Here, the employee’s worker compensation carrier was responsible for providing her medical services. Because the medical providers provided those services on behalf of the carrier, the only party who can reimburse the clinic and the lab is the carrier. Indeed, the Court noted, section 440.13(13)(a) provides that “[a] health care provider may not collect or receive a fee from an injured employee within this state, except as otherwise provided by this chapter.”
Thus, the Court held that the employee’s claims that the medical providers engaged in unlawful practices to “collect” consumer debts from the employee under the FCCPA were not “matters concerning reimbursement” committed to the exclusive jurisdiction of the Department of Financial Services under section 440.13(11)(c).
Further, the Court held, as neither statute was found to construe the other as meaningless or repealed by implication, and pursuant to Florida’s presumption against implicit repeals, the statutes could be read in harmony by allowing courts to refer to the WCL to determine the legitimacy of debts in FCCPA actions. According to the Court, this conclusion was further supported by the statutes’ purposes and legislative intent, as the WCL regulates compensation for medical services under a government program and is intended to save time and money for injured employees and their employers, while the FCCPA regulates debt collection practices to protect consumers.

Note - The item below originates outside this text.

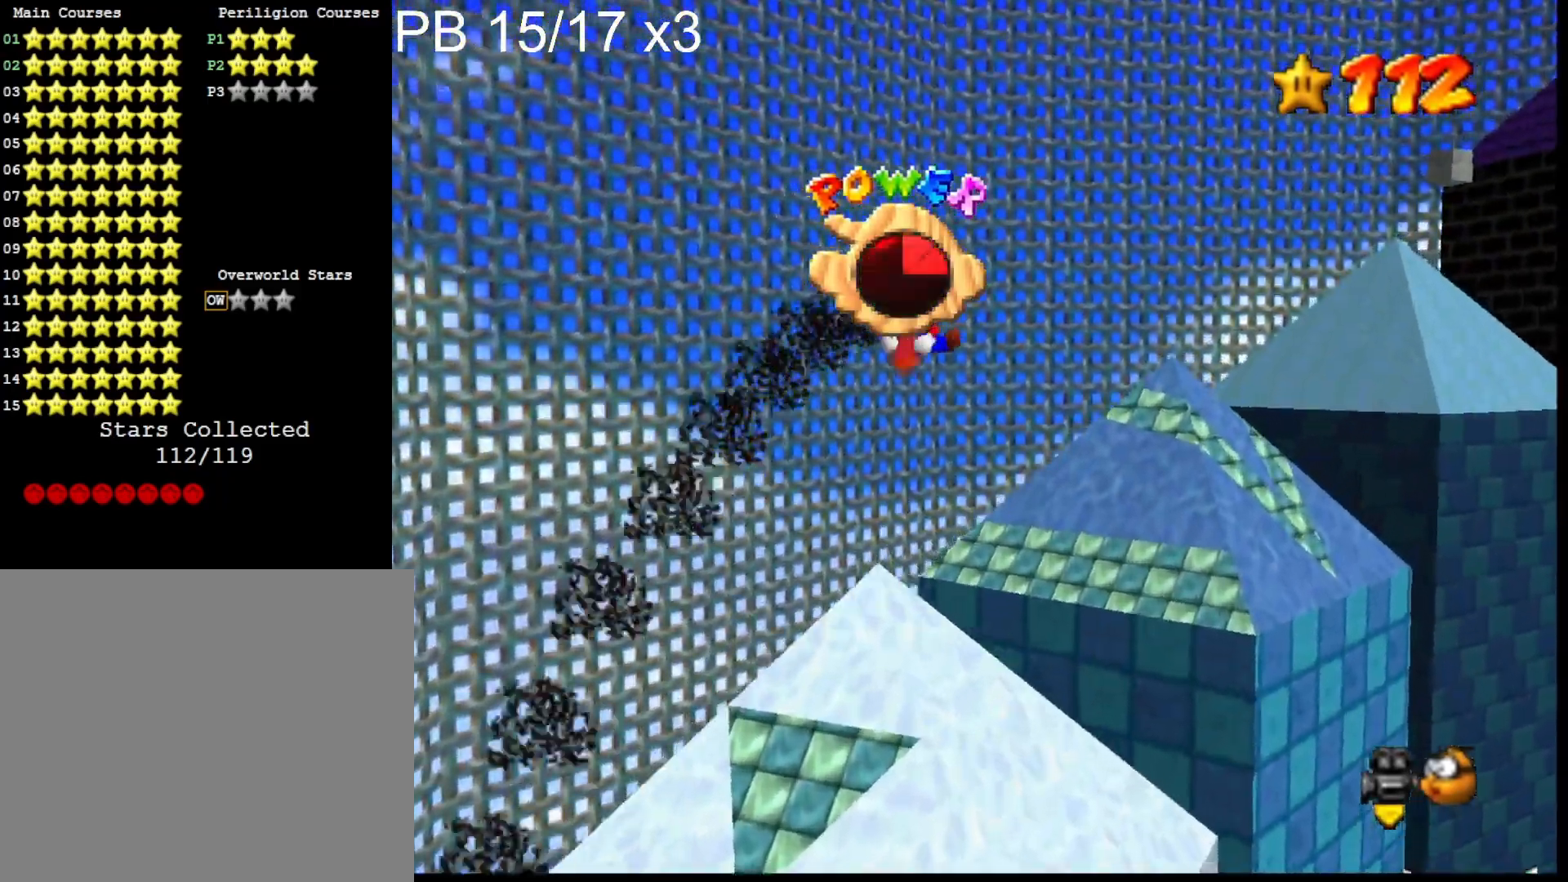
{"buttons": [], "left_stick": "down-left", "right_stick": "center", "events": [[100, "left_stick", "center"], [333, "left_stick", "down"], [333, "right_stick", "right"], [433, "left_stick", "down-left"], [500, "right_stick", "center"]]}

Accordingly, the Court held that section 440.13(11)(c) of the WCL did not preclude trial court jurisdiction over the employee’s FCCPA claims and reversed the dismissals of her FCCPA claims against her medical providers.
However, in light of a strong dissent authored by one of the judges of the three-judge appellate panel, the Court further certified the question as to whether section 440.13(11)(c) of the WCL precludes jurisdiction over claims under section 559.77(1) of the FCCPA to the Florida Supreme Court.